Extract:

==================================================

If
only the Warsaw Uprising had ended this happily. Although initially caught off
guard, the National Socialists destroyed everything in their path to put down
the insurrection, ultimately including the Great Synagogue. Still, there was
nothing to lose and much to gain from their heroism. The Polish and Jewish
resistance get the sort of victory they deserved in Jasmin Dizdar’s Chosen (trailer here), which starts its
better-late-than-never release today in Southern California.
The
old crusty grandfather will finally tell his beloved grandson Max about the
tremendous courage he witnessed during WWII. He pretends to be discussing a
fellow Jewish Hungarian named “Sonson,” but right from the start we can tell he
is modestly describing his own exploits. Sonson (as we shall still refer to him)
was a late recruit to the partisan cause, because he was preoccupied with his
fragile wife’s safety. When the new Jewish exclusion laws demanded her eviction
from the hospital, despite her recent cancer diagnosis, it sealed Sonson’s fate
as well.
On
her deathbed, he promises to find and rescue her sister Judith, a resistance
fighter recently deported to Auschwitz. As a man of his word, Sonson sets off
to Poland (hoofing it in eight days), where he joins up with the Warsaw Ghetto
resistance, in hopes their contacts can turn up a lead on Judith. Naturally, he
becomes an inspiring commander in the process.

==================================================

What you will do:
(A) In the film review, whom does Sonson promise on his wife's deathbed to find and rescue?
(B) Please continue the film review after its last sentence.

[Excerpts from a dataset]
==================================================

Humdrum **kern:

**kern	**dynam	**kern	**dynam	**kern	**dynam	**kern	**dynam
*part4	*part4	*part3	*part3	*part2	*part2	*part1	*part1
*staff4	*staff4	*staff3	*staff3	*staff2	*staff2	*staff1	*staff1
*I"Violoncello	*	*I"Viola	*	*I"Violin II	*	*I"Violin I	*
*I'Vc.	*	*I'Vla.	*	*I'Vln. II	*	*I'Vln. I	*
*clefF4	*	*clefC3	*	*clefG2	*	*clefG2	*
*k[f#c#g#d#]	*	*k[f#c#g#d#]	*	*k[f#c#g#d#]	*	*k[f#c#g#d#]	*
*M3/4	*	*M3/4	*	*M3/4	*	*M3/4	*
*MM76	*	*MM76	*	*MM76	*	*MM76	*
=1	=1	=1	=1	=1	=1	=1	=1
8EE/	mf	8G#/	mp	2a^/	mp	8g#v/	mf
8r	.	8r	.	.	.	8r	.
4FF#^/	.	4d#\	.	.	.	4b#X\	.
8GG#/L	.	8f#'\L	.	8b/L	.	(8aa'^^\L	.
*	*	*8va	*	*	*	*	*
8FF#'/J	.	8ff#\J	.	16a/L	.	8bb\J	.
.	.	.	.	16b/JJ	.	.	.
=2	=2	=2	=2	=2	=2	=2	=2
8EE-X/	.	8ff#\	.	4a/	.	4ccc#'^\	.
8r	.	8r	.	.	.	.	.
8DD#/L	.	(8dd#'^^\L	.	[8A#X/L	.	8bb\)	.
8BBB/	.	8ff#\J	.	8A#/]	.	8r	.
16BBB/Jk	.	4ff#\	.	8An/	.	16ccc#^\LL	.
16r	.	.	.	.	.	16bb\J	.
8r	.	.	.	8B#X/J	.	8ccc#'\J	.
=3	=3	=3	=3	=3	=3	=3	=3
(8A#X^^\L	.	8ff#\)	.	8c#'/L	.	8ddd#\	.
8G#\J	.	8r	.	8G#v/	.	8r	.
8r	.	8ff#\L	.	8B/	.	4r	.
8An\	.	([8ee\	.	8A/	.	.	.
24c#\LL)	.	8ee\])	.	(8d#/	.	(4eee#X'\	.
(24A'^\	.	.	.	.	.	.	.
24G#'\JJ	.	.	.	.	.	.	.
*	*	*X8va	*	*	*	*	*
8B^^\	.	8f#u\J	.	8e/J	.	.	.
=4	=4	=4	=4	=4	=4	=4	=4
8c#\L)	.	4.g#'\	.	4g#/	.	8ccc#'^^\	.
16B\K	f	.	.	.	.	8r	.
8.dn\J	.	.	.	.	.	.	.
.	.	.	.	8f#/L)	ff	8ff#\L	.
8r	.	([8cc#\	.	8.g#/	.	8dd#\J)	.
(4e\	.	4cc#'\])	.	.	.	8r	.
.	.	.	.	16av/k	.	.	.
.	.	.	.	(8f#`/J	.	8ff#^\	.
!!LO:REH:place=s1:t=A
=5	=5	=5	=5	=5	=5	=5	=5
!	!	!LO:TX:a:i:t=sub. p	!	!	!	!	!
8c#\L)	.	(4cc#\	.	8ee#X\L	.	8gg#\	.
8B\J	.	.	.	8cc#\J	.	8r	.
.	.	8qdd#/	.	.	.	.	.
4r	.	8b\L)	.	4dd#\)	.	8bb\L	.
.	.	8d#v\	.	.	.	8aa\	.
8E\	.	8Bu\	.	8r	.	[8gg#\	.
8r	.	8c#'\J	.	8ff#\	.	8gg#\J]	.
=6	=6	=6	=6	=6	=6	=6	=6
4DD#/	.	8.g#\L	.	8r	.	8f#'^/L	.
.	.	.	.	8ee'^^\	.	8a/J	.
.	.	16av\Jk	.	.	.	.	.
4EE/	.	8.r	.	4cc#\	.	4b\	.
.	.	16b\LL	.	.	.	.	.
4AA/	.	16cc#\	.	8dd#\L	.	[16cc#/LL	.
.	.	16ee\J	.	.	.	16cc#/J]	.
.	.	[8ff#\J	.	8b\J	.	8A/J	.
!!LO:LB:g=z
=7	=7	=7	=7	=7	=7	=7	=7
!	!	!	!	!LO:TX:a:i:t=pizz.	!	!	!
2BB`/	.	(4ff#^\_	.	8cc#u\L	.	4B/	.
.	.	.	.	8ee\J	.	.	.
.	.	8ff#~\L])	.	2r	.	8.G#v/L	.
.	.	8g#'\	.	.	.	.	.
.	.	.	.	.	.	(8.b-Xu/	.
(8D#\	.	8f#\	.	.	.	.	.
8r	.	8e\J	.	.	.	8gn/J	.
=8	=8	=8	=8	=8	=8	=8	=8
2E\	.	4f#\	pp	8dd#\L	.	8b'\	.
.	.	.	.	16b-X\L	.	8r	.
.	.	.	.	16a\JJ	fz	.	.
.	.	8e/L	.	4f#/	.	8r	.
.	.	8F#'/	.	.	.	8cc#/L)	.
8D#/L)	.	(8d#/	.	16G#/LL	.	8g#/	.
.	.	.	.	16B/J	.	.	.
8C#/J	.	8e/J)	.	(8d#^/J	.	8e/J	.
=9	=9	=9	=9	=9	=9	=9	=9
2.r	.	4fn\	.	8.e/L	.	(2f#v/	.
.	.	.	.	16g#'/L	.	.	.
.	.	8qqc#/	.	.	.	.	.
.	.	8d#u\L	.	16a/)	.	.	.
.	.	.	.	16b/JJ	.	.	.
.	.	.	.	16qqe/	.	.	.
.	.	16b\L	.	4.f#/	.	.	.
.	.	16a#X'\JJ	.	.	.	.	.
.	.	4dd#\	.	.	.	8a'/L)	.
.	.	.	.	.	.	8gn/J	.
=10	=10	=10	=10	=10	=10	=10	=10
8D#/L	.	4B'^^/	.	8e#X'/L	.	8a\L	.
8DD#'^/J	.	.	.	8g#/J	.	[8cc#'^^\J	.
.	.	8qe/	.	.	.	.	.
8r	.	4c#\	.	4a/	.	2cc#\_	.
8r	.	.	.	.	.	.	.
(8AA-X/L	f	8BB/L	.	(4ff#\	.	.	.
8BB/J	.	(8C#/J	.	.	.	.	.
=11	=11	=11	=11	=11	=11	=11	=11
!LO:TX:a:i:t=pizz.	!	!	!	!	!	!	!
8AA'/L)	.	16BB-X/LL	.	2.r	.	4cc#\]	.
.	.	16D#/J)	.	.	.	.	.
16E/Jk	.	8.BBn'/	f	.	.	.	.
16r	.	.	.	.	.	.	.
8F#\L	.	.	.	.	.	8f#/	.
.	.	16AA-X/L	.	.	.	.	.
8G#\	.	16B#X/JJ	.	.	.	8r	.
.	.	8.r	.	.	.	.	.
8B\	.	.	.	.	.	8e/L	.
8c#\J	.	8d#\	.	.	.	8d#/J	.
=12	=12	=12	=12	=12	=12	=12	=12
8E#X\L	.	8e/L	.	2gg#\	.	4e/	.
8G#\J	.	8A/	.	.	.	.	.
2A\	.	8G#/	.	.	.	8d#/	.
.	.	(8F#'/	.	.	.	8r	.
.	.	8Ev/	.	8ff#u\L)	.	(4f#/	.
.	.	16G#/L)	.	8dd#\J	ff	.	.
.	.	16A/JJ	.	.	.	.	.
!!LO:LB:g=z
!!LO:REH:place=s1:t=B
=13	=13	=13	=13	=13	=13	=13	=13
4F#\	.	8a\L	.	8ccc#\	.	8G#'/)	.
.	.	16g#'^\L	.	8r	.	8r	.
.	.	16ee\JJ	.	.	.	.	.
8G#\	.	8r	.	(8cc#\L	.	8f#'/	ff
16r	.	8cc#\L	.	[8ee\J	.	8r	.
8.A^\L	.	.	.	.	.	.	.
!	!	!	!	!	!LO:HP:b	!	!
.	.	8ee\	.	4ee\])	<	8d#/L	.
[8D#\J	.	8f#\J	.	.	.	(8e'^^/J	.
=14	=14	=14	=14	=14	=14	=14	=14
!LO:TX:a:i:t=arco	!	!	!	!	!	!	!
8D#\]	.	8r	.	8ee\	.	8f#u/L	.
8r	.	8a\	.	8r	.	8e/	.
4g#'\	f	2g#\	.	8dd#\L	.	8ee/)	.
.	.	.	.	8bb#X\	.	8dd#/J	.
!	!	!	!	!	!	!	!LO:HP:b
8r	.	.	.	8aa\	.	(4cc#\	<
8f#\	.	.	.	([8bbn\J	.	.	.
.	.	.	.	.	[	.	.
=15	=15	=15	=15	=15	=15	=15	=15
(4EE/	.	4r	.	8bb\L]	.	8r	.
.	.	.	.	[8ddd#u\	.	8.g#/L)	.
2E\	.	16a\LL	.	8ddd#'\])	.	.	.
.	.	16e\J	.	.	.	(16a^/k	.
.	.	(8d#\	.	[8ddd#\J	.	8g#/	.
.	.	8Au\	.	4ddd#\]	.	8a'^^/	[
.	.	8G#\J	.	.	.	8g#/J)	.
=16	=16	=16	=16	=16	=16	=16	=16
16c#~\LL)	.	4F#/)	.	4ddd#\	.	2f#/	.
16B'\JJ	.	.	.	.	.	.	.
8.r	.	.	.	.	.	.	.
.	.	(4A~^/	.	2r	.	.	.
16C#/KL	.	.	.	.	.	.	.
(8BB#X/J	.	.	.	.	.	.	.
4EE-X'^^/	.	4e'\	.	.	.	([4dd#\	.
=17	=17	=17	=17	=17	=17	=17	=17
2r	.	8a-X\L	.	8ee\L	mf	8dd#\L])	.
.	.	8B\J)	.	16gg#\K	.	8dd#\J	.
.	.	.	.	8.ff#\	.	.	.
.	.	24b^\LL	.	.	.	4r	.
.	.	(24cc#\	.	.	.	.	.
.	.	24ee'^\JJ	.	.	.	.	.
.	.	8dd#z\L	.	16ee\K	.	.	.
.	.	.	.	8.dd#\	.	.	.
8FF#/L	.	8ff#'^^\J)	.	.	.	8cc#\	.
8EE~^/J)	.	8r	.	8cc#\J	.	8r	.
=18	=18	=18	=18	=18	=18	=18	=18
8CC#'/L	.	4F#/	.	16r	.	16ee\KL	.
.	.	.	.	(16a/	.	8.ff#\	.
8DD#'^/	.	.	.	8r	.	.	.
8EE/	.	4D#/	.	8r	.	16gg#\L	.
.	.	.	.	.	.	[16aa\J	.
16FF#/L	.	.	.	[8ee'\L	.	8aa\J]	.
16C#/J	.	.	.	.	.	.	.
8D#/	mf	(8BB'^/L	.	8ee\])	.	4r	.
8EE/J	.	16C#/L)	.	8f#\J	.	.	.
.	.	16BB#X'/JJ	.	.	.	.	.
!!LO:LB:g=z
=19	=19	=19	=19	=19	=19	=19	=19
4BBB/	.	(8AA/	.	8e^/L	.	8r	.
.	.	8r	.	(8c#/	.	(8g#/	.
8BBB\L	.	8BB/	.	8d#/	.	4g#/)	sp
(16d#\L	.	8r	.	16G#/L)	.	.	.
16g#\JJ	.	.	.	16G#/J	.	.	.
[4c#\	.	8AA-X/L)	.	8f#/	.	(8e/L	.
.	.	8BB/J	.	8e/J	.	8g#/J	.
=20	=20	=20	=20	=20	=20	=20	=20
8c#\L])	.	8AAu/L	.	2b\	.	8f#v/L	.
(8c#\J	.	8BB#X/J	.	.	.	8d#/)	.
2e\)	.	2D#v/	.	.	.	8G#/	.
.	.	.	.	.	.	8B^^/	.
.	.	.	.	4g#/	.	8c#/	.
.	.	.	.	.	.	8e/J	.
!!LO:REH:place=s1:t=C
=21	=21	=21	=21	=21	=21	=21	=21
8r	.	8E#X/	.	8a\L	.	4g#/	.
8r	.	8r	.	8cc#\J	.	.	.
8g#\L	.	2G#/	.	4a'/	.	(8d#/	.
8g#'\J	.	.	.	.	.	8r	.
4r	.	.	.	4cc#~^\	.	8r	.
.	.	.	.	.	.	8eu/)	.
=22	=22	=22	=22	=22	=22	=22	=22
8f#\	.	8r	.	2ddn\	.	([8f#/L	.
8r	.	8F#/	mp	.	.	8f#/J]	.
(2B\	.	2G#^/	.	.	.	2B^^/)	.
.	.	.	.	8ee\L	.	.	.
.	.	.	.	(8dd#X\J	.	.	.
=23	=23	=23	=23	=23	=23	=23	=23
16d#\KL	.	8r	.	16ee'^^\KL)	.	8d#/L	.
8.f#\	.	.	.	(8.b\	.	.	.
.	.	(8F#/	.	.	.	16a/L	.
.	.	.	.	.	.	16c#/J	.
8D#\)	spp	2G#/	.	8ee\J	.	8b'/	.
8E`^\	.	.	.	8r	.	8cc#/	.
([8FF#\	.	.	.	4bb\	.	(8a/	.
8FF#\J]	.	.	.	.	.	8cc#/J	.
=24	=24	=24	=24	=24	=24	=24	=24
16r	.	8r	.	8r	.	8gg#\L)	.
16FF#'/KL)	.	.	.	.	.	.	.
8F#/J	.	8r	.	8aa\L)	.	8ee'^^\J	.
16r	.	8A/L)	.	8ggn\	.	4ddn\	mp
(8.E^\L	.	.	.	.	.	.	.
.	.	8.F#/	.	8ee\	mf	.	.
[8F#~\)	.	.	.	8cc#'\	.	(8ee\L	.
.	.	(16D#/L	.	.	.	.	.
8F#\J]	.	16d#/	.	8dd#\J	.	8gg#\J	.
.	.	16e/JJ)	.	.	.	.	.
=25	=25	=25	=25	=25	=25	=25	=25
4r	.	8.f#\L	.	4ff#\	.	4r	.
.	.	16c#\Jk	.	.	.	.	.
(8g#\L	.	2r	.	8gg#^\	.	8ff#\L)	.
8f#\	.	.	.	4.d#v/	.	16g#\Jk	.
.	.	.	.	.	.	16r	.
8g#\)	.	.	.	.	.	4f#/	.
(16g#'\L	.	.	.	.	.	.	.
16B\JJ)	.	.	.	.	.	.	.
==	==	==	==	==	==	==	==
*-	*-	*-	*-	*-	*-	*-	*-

==================================================

Solved problems:
(A) Her sister Judith, a resistance fighter recently deported to Auschwitz.

(B)
If
you can get past the historically dubious uplifting conclusion, Chosen is a pretty solid little war
movie programmer. Essentially, it is like Defiance
with less mud and grime or a stripped-down and more straight forward Inglorious Basterds. The warfighting
scenes are surprisingly presentable for such a presumably low budget affair and
a whole lot of National Socialists get killed, so there is a good deal of
vicarious payback.
Granted,
Luke Mably is not exactly a younger analog of Harvey Keitel, who plays his
older self, but he has suitably slow-burning presence and decent action cred
for the righteously driven Sonson. Keitel essentially phones in the Princess Bride narrative wrap-around,
yet he is still intriguing to watch on screen. Emerging international Romanian
star Ana Ularu (I’m an Old Communist Hag,
The Paper Will Be Blue) plays Judith with grit and sensitivity. However,
most of the rest of the resistance are largely armed extras.